A few weeks after the film's release to the Internet, Hanover requested its removal, stating on his website, "due to copyright issues, I ask that this film be withdrawn from circulation ... Do not contact me concerning this film, I am no longer supporting it." This statement itself by Hanover and all references to the film were subsequently removed from his website. The Internet Archive removed the film from its site, stating there were rights issues involved; YouTube and Google also removed copies of the film from their websites, but the film has since been reposted by other users, and has not been removed again.

==Reception==
Cory Doctorow reviewed the film for Boing Boing, and commented, "It's not a bad movie — it moves a little slow, some of the dialog is stilted, but not bad for an indie feature shot in five days, and the information about the Church jibes with my own research into its practices." Chris Davis of Memphis Flyer wrote, "This locally produced feature directed by Brett Hanover uses materials created by the Church of Scientology and stories told by former members of L. Ron Hubbard's controversial sci–fi religion to build a tragic narrative about misplaced faith and insidious fraud. Scientologists will hate it. People who hate Scientologists won't like it nearly as much as the Tom Cruise episode of South Park." The Commercial Appeal characterized the film as a "fact–based dramatization of life inside the Church of Scientology".

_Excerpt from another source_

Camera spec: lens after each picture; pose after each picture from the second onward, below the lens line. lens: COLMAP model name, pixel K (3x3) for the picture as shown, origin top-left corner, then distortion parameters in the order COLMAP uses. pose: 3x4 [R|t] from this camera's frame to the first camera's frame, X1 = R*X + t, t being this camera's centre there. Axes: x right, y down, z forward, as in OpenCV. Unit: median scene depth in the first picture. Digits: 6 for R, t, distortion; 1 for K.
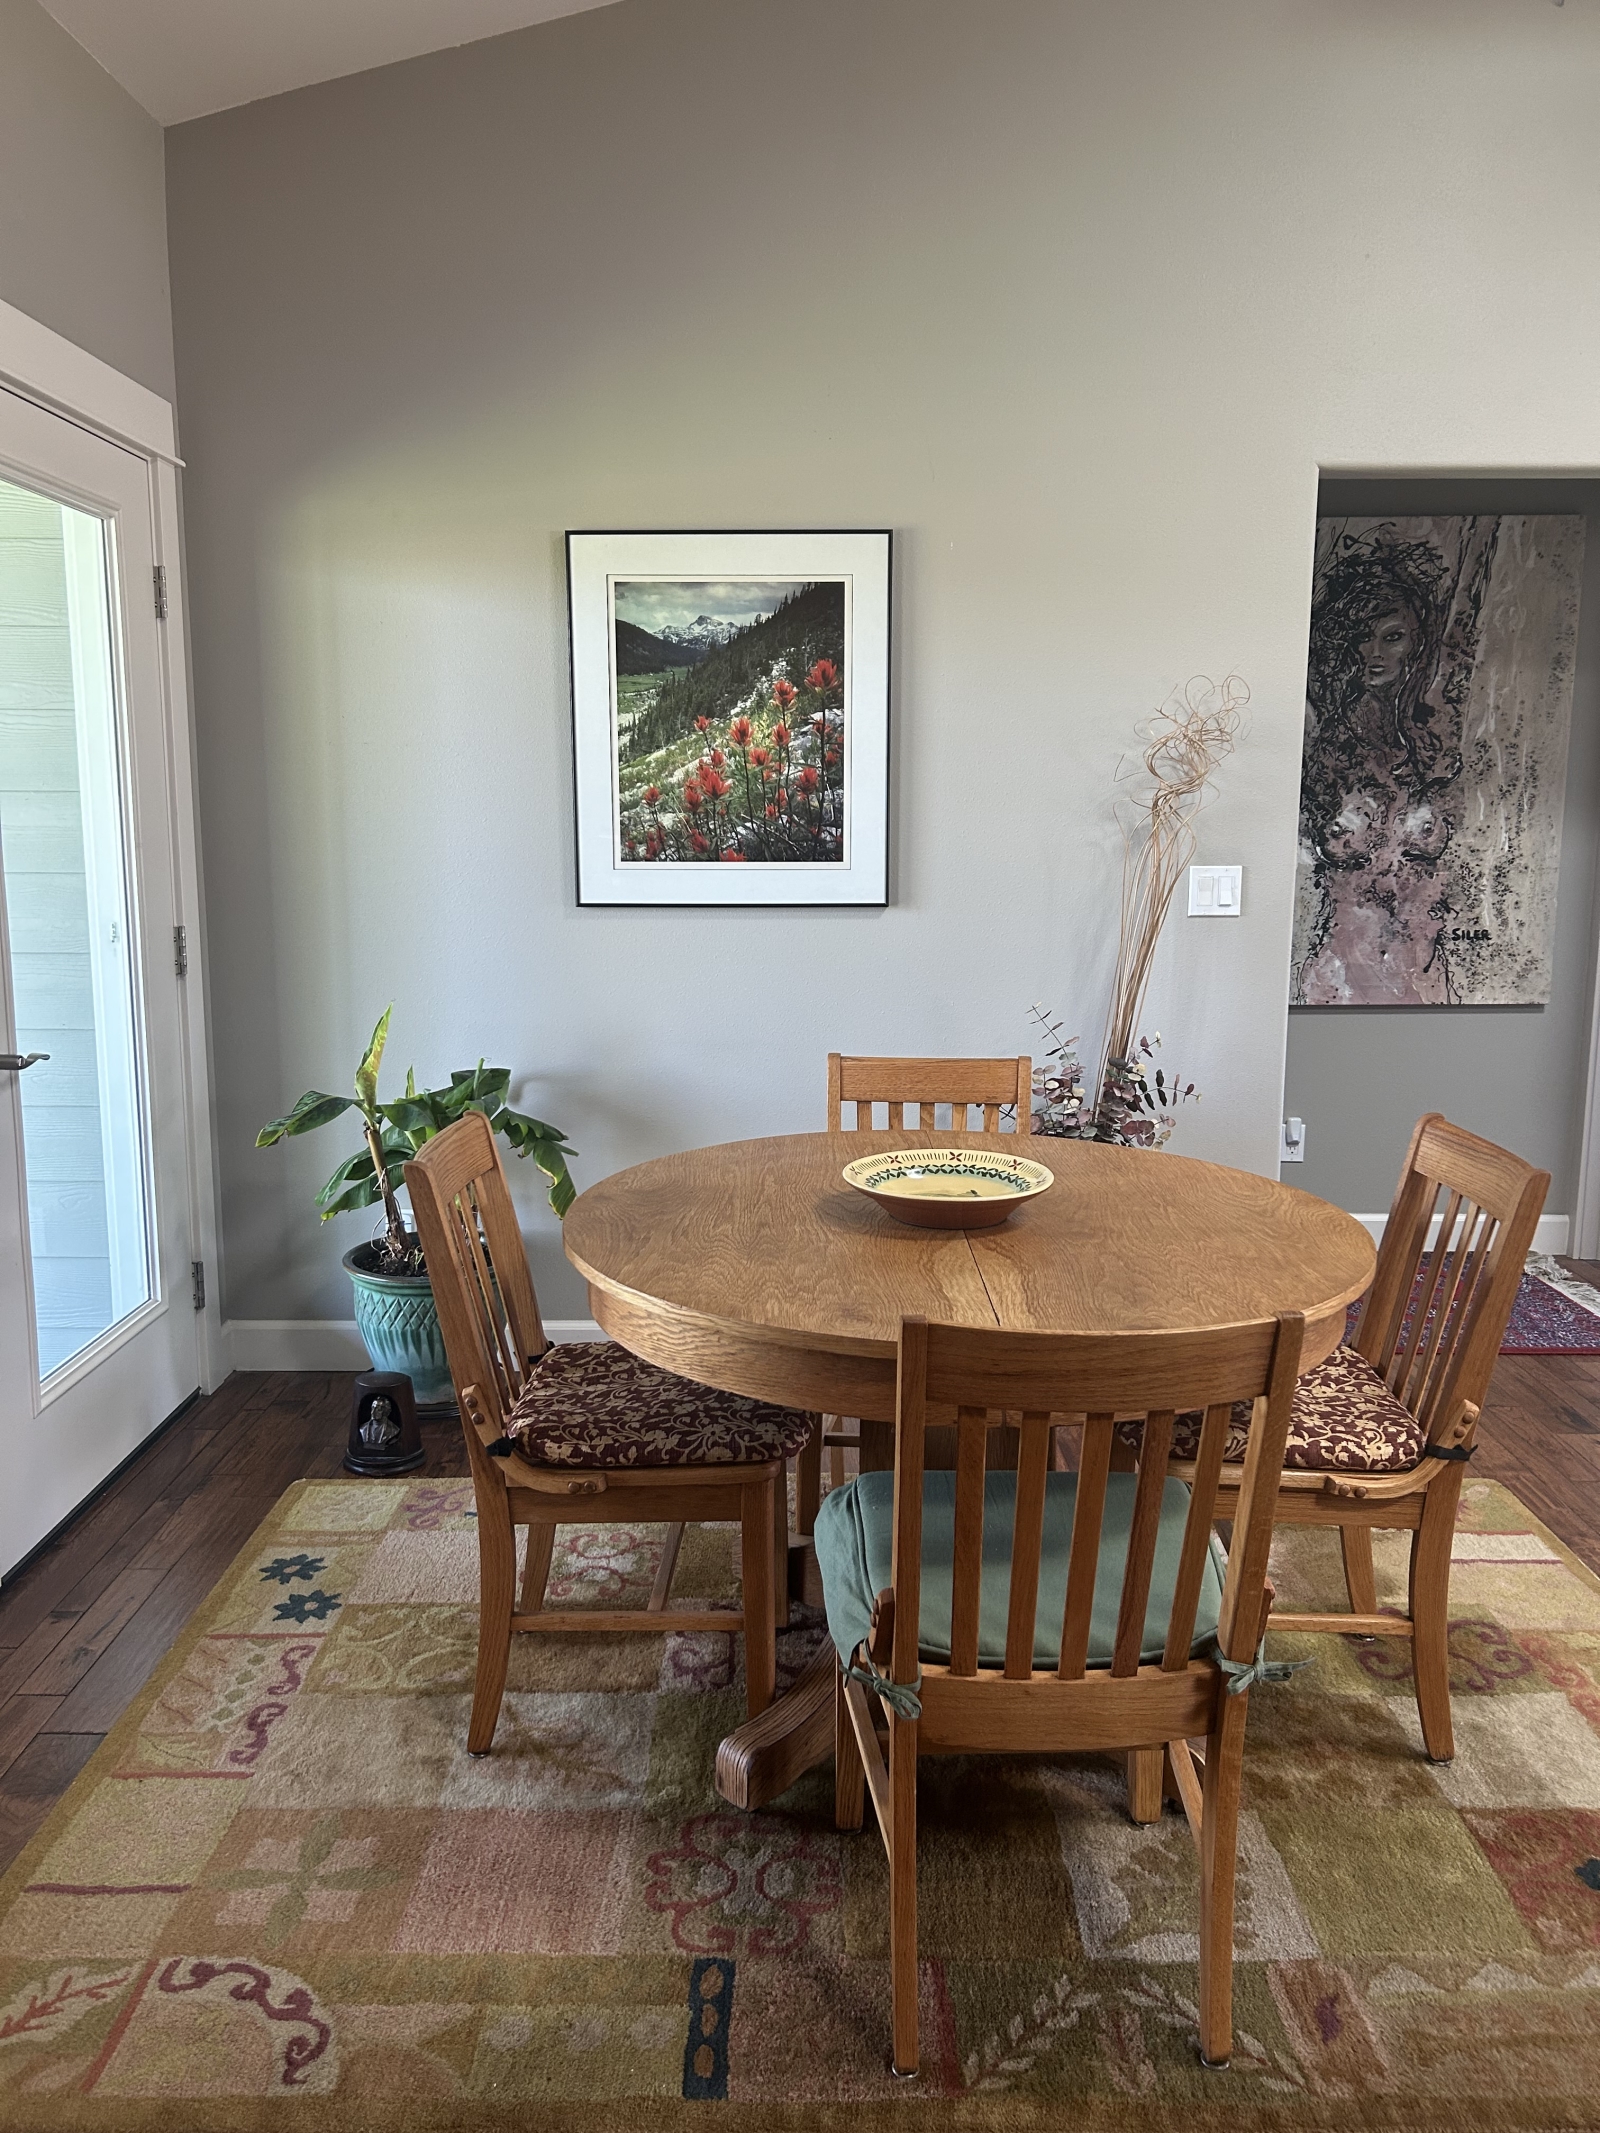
lens RADIAL K [[1595.0, 0, 802.7], [0, 1595.0, 1058.8], [0, 0, 1]] dist [0.049465, -0.058891]
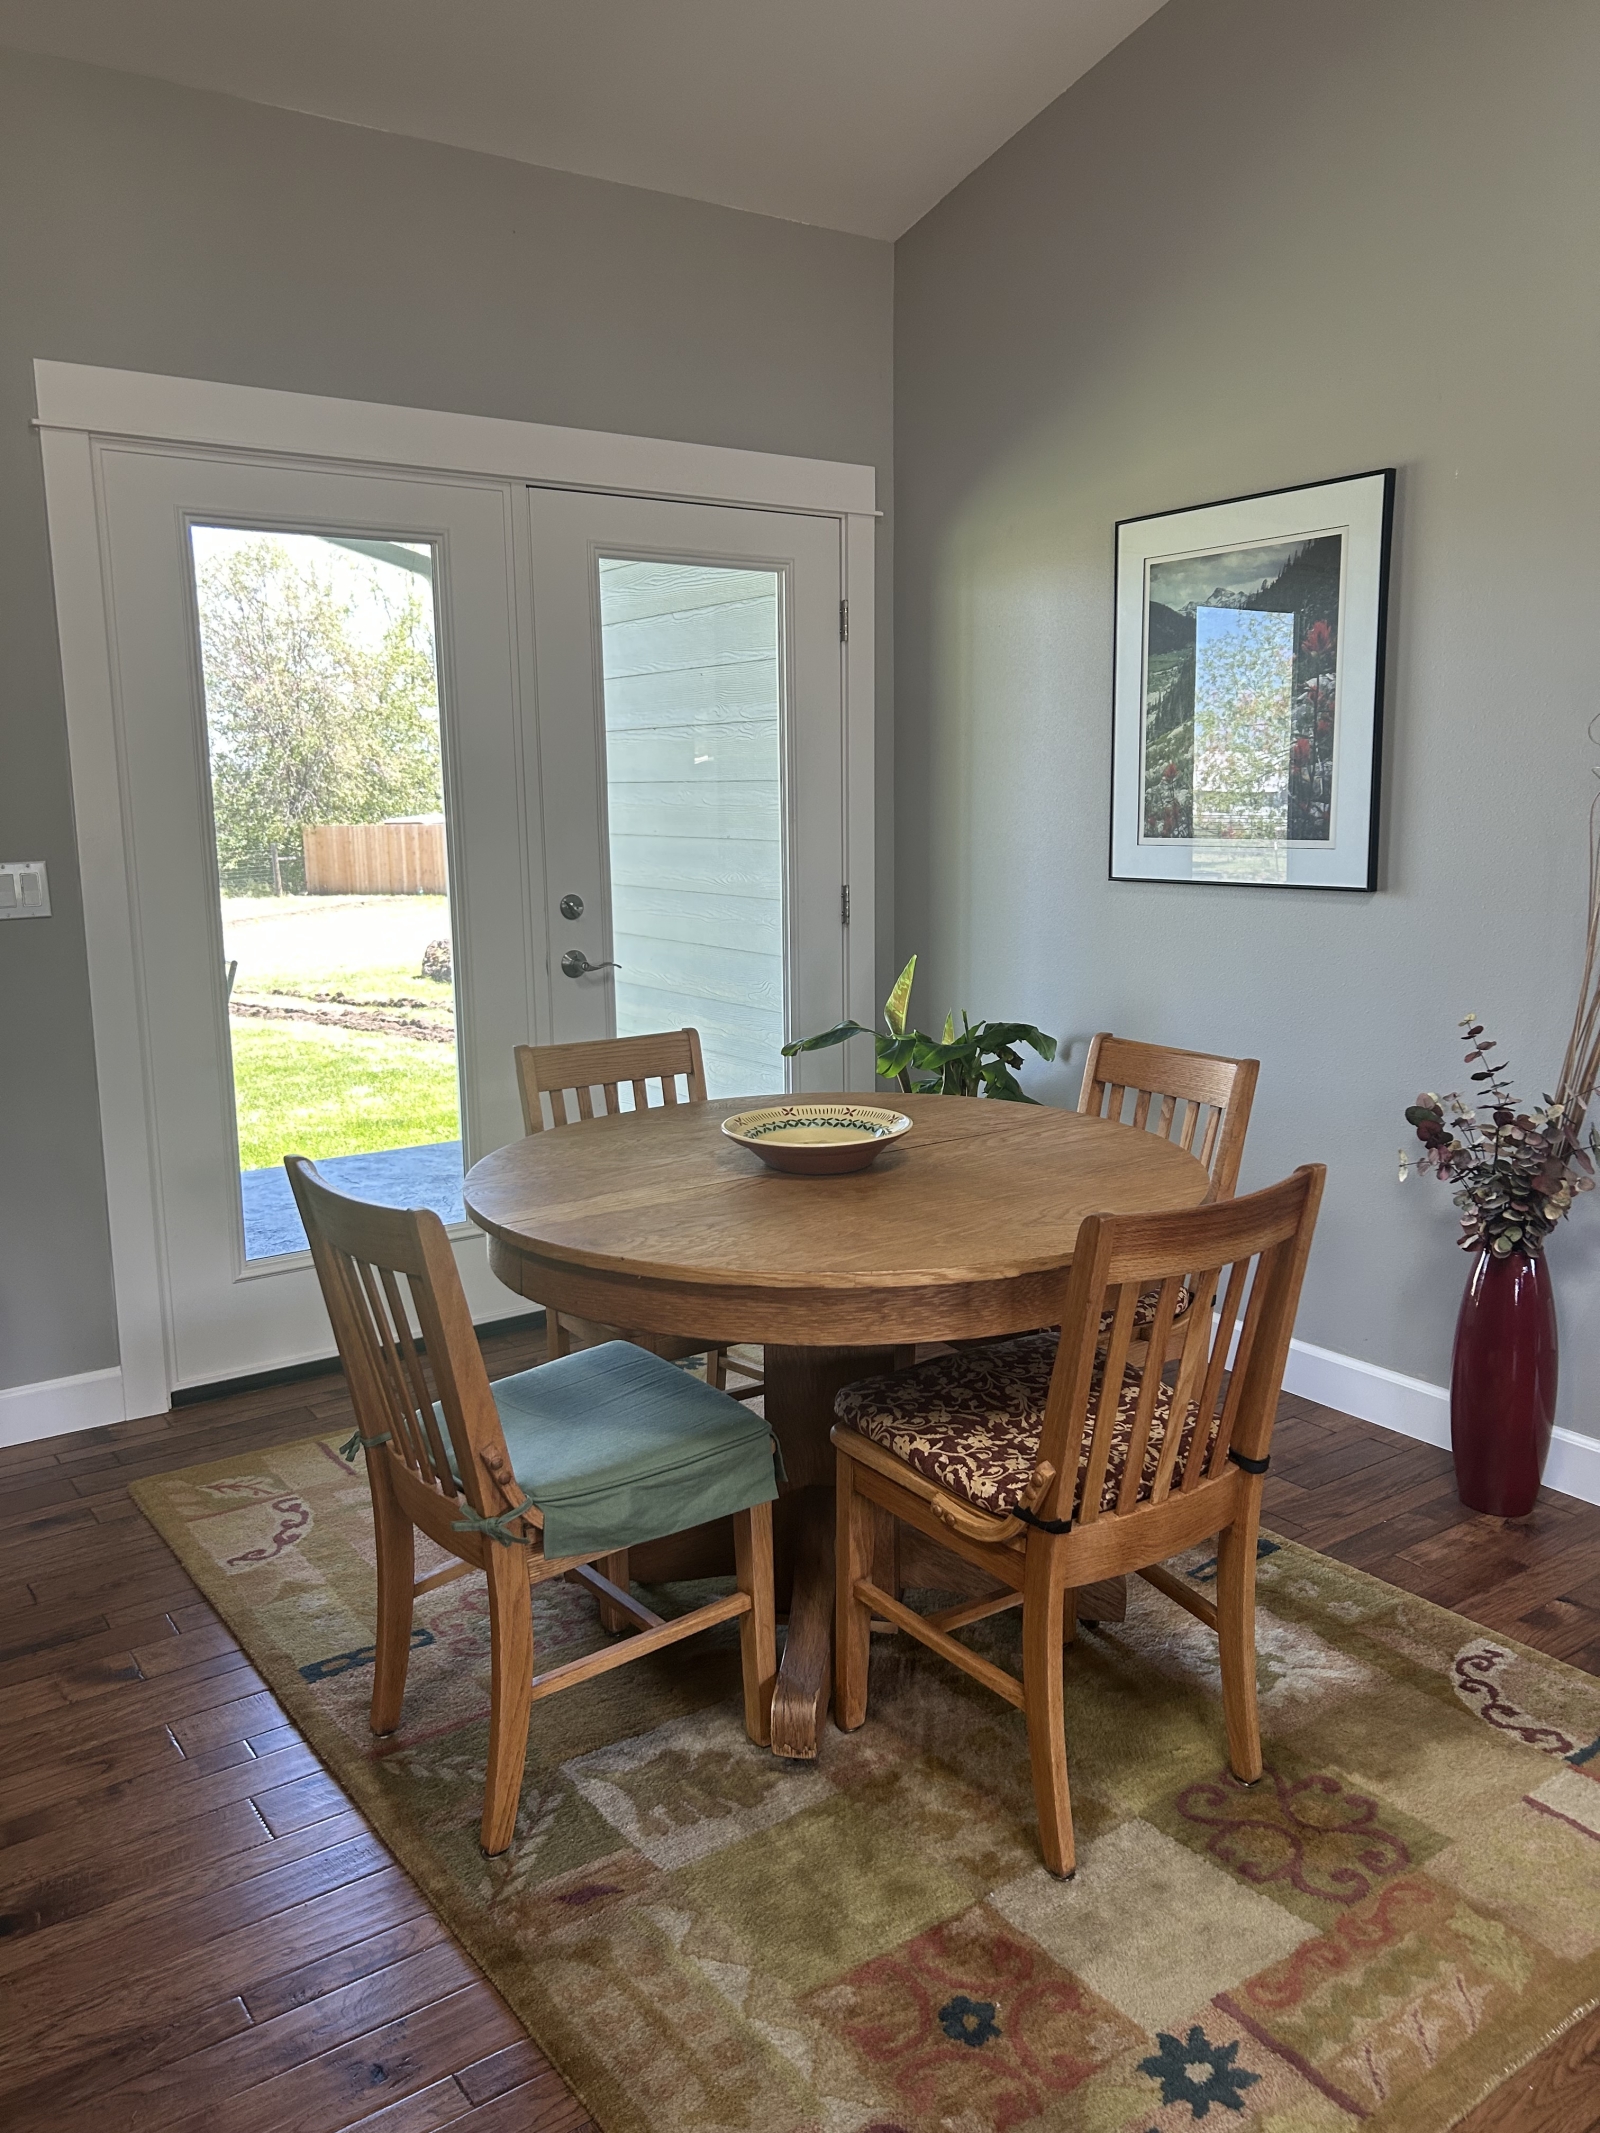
lens RADIAL K [[1601.0, 0, 800.0], [0, 1601.0, 1066.5], [0, 0, 1]] dist [-0.011720, -0.004055]
pose [[0.581484, 0.127918, -0.803439, 0.614059], [-0.117448, 0.990416, 0.072685, -0.027181], [0.805036, 0.052097, 0.590934, 0.229748]]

Journalist and Scientology critic Mark Bunker observed, "It took a lot of courage to make the movie and a lot of talent to make it a good movie." Allmovie classified the production as a feature film "Religious Drama", involving themes of "Cons and Scams". Jackson West of NewTeeVee commented, "the production value is minimal and the structure episodic, making for a somewhat wooden narrative. But the premise and script were helped by efforts from former Scientologists and anti-cultists to craft an allegorical critique of the Church of Scientology." American skeptic and activist freethinker, Jim Lippard, recommended the film stating, "Watch it, it's pretty well done."

==See also==

- List of American films of 2006
- The Profit
- The Bridge to Total Freedom
- Scientology in popular culture
- Scieno Sitter

==Endnotes==

} Mark Bunker won an Emmy Award in 2006 from the Pacific Southwest Emmy Awards division of the National Academy of Television Arts and Sciences.
} The Bridge director and producer, Brett Hanover, designated websites Xenu.net and Xenutv.com as "official sources for information" about the film.